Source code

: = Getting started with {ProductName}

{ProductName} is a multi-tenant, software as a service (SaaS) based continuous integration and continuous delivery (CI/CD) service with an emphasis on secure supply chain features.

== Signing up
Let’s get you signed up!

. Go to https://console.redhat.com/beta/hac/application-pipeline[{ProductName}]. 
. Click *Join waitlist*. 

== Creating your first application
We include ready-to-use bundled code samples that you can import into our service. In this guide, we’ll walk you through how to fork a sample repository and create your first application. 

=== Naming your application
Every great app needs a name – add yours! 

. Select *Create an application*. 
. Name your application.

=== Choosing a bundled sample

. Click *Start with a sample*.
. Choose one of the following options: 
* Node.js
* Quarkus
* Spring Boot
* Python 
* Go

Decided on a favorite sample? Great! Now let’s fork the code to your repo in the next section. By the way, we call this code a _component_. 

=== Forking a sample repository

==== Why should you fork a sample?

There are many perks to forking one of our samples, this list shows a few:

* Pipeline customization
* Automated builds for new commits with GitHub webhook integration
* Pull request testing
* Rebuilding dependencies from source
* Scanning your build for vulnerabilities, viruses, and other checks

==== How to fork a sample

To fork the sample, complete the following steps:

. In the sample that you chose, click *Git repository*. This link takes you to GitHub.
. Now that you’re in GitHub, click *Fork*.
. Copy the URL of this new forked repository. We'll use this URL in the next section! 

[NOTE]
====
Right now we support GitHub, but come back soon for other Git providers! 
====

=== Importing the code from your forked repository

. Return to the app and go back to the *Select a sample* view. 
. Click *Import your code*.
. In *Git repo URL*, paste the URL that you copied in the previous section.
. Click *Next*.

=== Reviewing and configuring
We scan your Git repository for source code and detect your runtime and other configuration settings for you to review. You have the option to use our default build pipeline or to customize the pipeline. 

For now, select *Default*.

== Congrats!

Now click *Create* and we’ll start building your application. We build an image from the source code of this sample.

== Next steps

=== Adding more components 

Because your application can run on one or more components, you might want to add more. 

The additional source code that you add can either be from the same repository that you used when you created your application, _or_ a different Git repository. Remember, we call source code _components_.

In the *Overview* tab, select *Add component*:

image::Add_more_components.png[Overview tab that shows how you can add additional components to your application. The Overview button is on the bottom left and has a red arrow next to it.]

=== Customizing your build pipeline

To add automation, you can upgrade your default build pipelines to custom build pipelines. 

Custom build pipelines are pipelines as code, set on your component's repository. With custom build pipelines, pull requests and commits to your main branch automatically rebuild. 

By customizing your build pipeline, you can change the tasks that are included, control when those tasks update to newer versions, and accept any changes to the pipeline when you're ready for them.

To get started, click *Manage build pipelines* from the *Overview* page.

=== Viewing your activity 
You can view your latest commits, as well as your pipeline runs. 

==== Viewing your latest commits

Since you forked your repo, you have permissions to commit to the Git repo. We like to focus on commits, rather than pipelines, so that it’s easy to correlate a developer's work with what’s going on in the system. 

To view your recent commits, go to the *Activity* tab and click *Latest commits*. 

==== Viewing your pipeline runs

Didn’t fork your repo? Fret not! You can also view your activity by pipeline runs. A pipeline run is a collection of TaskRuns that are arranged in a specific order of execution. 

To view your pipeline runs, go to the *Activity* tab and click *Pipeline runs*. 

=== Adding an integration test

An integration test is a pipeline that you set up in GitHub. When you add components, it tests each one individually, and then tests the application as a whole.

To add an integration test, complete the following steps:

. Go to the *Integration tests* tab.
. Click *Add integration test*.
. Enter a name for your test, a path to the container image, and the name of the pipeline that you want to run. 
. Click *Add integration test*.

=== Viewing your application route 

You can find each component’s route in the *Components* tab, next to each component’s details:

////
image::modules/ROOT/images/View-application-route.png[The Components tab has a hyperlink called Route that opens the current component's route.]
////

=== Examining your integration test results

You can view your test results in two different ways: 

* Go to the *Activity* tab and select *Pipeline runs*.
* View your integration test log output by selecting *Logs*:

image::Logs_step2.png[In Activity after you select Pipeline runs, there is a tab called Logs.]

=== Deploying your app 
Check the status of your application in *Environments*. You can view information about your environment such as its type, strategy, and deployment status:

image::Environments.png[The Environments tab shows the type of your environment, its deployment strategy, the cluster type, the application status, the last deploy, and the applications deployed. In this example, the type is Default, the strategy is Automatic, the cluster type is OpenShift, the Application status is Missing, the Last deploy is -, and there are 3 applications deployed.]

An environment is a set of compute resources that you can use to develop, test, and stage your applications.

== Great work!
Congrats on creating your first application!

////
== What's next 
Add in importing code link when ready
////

* Assignment *
All of the data above must be retyped exactly.

* Output *
Source code

: = Getting started with {ProductName}

{ProductName} is a multi-tenant, software as a service (SaaS) based continuous integration and continuous delivery (CI/CD) service with an emphasis on secure supply chain features.

== Signing up
Let’s get you signed up!

. Go to https://console.redhat.com/beta/hac/application-pipeline[{ProductName}]. 
. Click *Join waitlist*. 

== Creating your first application
We include ready-to-use bundled code samples that you can import into our service. In this guide, we’ll walk you through how to fork a sample repository and create your first application. 

=== Naming your application
Every great app needs a name – add yours! 

. Select *Create an application*. 
. Name your application.

=== Choosing a bundled sample

. Click *Start with a sample*.
. Choose one of the following options: 
* Node.js
* Quarkus
* Spring Boot
* Python 
* Go

Decided on a favorite sample? Great! Now let’s fork the code to your repo in the next section. By the way, we call this code a _component_. 

=== Forking a sample repository

==== Why should you fork a sample?

There are many perks to forking one of our samples, this list shows a few:

* Pipeline customization
* Automated builds for new commits with GitHub webhook integration
* Pull request testing
* Rebuilding dependencies from source
* Scanning your build for vulnerabilities, viruses, and other checks

==== How to fork a sample

To fork the sample, complete the following steps:

. In the sample that you chose, click *Git repository*. This link takes you to GitHub.
. Now that you’re in GitHub, click *Fork*.
. Copy the URL of this new forked repository. We'll use this URL in the next section! 

[NOTE]
====
Right now we support GitHub, but come back soon for other Git providers! 
====

=== Importing the code from your forked repository

. Return to the app and go back to the *Select a sample* view. 
. Click *Import your code*.
. In *Git repo URL*, paste the URL that you copied in the previous section.
. Click *Next*.

=== Reviewing and configuring
We scan your Git repository for source code and detect your runtime and other configuration settings for you to review. You have the option to use our default build pipeline or to customize the pipeline. 

For now, select *Default*.

== Congrats!

Now click *Create* and we’ll start building your application. We build an image from the source code of this sample.

== Next steps

=== Adding more components 

Because your application can run on one or more components, you might want to add more. 

The additional source code that you add can either be from the same repository that you used when you created your application, _or_ a different Git repository. Remember, we call source code _components_.

In the *Overview* tab, select *Add component*:

image::Add_more_components.png[Overview tab that shows how you can add additional components to your application. The Overview button is on the bottom left and has a red arrow next to it.]

=== Customizing your build pipeline

To add automation, you can upgrade your default build pipelines to custom build pipelines. 

Custom build pipelines are pipelines as code, set on your component's repository. With custom build pipelines, pull requests and commits to your main branch automatically rebuild. 

By customizing your build pipeline, you can change the tasks that are included, control when those tasks update to newer versions, and accept any changes to the pipeline when you're ready for them.

To get started, click *Manage build pipelines* from the *Overview* page.

=== Viewing your activity 
You can view your latest commits, as well as your pipeline runs. 

==== Viewing your latest commits

Since you forked your repo, you have permissions to commit to the Git repo. We like to focus on commits, rather than pipelines, so that it’s easy to correlate a developer's work with what’s going on in the system. 

To view your recent commits, go to the *Activity* tab and click *Latest commits*. 

==== Viewing your pipeline runs

Didn’t fork your repo? Fret not! You can also view your activity by pipeline runs. A pipeline run is a collection of TaskRuns that are arranged in a specific order of execution. 

To view your pipeline runs, go to the *Activity* tab and click *Pipeline runs*. 

=== Adding an integration test

An integration test is a pipeline that you set up in GitHub. When you add components, it tests each one individually, and then tests the application as a whole.

To add an integration test, complete the following steps:

. Go to the *Integration tests* tab.
. Click *Add integration test*.
. Enter a name for your test, a path to the container image, and the name of the pipeline that you want to run. 
. Click *Add integration test*.

=== Viewing your application route 

You can find each component’s route in the *Components* tab, next to each component’s details:

////
image::modules/ROOT/images/View-application-route.png[The Components tab has a hyperlink called Route that opens the current component's route.]
////

=== Examining your integration test results

You can view your test results in two different ways: 

* Go to the *Activity* tab and select *Pipeline runs*.
* View your integration test log output by selecting *Logs*:

image::Logs_step2.png[In Activity after you select Pipeline runs, there is a tab called Logs.]

=== Deploying your app 
Check the status of your application in *Environments*. You can view information about your environment such as its type, strategy, and deployment status:

image::Environments.png[The Environments tab shows the type of your environment, its deployment strategy, the cluster type, the application status, the last deploy, and the applications deployed. In this example, the type is Default, the strategy is Automatic, the cluster type is OpenShift, the Application status is Missing, the Last deploy is -, and there are 3 applications deployed.]

An environment is a set of compute resources that you can use to develop, test, and stage your applications.

== Great work!
Congrats on creating your first application!

////
== What's next 
Add in importing code link when ready
////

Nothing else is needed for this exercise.